Electronics engineering source data:

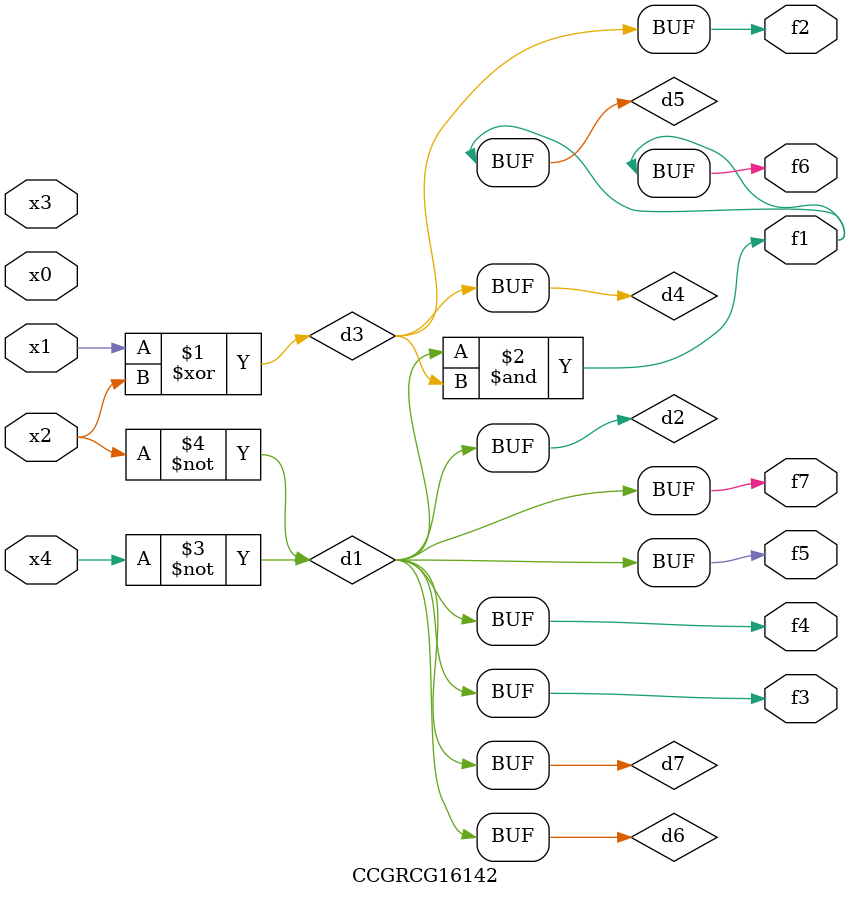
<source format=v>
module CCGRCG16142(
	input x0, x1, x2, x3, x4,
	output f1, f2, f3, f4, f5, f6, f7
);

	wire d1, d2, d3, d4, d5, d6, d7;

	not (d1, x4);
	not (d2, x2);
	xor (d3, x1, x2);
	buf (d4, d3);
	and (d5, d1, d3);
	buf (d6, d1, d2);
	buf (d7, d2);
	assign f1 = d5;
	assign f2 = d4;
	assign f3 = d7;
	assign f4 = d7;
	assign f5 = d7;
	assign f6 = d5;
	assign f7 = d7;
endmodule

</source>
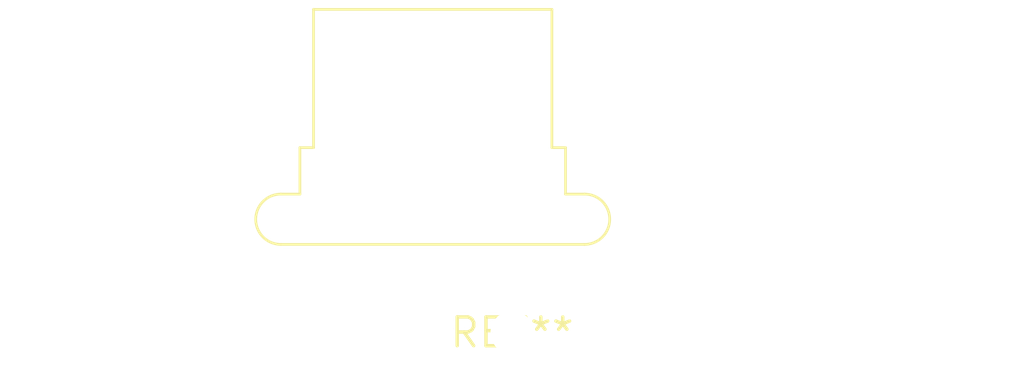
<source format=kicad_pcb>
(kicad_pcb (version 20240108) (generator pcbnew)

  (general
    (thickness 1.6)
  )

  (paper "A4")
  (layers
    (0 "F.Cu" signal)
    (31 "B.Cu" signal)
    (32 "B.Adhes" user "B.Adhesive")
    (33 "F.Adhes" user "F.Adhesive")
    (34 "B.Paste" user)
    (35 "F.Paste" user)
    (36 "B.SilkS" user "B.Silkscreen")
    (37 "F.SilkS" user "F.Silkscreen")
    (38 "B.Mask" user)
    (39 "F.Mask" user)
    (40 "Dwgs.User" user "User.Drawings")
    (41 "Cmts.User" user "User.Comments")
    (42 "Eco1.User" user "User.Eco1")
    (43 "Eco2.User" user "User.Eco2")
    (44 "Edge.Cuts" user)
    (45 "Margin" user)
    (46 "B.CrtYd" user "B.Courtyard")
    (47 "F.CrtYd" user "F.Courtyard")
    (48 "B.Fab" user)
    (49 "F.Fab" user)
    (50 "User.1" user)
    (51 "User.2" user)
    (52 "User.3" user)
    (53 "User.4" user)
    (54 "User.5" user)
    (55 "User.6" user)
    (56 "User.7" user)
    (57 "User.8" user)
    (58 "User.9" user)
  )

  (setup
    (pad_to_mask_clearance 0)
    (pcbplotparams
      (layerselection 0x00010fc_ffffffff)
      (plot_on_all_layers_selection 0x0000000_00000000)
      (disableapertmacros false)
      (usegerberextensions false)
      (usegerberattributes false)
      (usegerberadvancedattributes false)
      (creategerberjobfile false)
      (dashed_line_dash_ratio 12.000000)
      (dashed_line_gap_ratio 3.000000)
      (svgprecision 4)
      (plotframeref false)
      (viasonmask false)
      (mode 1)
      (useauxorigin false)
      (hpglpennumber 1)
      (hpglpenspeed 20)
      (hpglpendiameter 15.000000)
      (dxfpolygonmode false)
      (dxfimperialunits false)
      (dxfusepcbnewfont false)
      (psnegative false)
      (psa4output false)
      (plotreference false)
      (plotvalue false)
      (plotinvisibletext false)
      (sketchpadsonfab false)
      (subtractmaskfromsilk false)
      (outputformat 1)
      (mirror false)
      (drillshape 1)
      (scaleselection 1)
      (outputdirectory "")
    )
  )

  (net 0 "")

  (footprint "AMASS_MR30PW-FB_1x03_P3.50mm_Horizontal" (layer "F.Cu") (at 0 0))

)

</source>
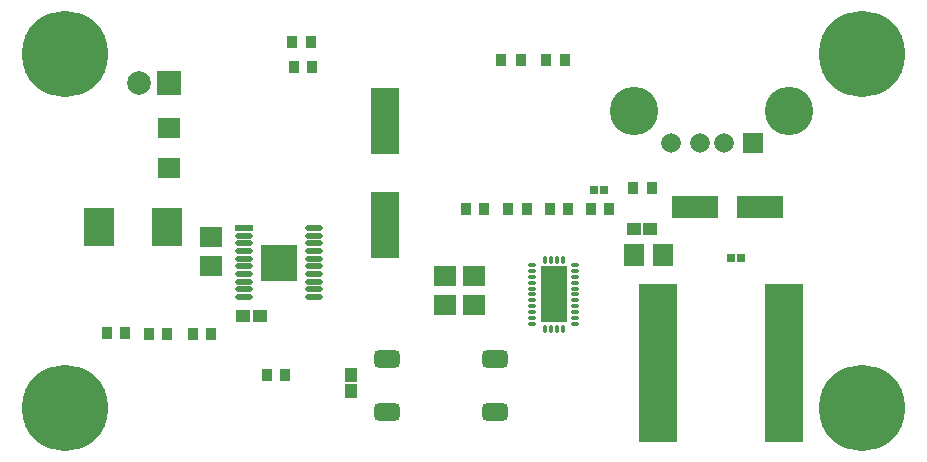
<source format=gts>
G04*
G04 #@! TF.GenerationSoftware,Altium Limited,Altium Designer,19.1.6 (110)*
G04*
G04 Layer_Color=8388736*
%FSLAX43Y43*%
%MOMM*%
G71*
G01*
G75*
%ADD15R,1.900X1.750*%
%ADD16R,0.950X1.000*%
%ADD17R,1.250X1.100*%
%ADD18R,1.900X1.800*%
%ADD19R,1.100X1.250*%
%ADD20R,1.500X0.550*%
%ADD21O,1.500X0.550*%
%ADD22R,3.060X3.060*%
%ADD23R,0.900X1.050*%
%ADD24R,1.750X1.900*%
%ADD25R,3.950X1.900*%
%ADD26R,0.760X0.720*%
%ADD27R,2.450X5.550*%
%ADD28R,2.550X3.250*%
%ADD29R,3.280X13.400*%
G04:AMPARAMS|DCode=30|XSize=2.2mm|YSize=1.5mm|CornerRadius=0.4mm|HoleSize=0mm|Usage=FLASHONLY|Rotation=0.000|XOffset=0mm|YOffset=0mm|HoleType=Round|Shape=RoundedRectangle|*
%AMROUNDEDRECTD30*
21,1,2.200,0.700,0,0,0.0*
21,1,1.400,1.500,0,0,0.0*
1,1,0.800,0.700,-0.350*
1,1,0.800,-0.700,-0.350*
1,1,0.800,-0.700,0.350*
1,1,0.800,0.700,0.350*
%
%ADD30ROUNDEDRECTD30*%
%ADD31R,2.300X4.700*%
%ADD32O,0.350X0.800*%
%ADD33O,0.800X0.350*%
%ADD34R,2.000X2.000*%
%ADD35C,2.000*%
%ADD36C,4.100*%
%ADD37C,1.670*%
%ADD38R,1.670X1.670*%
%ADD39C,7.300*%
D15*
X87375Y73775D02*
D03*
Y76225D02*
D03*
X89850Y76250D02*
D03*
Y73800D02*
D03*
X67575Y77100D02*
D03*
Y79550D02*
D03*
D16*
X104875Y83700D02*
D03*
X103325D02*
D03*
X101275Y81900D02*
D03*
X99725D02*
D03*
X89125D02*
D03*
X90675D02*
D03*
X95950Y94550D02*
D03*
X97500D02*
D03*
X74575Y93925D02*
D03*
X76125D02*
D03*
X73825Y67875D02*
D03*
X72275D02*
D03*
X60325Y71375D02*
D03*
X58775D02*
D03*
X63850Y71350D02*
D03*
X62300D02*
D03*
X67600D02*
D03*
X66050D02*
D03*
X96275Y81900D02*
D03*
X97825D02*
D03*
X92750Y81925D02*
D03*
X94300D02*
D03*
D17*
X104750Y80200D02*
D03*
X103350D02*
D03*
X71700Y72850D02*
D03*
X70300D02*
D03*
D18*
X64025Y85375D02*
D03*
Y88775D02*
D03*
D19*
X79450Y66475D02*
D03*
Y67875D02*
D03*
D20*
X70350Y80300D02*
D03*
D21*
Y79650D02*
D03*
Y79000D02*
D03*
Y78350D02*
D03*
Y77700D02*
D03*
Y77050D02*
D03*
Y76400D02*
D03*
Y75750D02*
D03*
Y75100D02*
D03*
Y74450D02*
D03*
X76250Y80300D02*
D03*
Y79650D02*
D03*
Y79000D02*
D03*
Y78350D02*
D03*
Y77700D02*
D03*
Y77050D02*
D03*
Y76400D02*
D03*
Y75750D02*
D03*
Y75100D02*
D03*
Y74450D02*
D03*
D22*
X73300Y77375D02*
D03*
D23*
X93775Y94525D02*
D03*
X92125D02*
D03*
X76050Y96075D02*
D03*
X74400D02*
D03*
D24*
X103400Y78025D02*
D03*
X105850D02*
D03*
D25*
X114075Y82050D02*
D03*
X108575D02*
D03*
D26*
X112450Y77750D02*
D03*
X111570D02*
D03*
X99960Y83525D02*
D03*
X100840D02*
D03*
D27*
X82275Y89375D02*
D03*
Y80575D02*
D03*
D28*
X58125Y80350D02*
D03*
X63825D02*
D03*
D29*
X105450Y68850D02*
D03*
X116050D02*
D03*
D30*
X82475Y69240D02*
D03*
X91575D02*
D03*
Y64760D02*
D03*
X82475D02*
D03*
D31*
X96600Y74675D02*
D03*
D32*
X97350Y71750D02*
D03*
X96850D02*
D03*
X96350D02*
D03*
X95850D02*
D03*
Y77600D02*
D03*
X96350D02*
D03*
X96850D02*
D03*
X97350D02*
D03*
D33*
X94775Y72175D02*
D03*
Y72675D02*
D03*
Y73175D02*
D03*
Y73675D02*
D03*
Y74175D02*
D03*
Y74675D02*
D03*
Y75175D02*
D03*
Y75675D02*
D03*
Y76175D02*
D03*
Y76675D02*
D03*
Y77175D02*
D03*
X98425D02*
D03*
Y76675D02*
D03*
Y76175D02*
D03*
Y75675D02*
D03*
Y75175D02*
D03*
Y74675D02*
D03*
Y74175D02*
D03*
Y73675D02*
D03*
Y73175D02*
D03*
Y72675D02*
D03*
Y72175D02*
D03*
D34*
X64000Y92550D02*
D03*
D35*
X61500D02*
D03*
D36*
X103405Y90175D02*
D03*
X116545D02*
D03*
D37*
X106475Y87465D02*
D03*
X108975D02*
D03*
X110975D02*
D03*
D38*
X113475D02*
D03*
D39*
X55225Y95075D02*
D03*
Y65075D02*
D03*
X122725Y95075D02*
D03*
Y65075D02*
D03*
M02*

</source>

■ **Directions for this task**
Find every line above that contains the word "Silkscreen", and return each one.

■ **Output**
    (36 "B.SilkS" user "B.Silkscreen")
    (37 "F.SilkS" user "F.Silkscreen")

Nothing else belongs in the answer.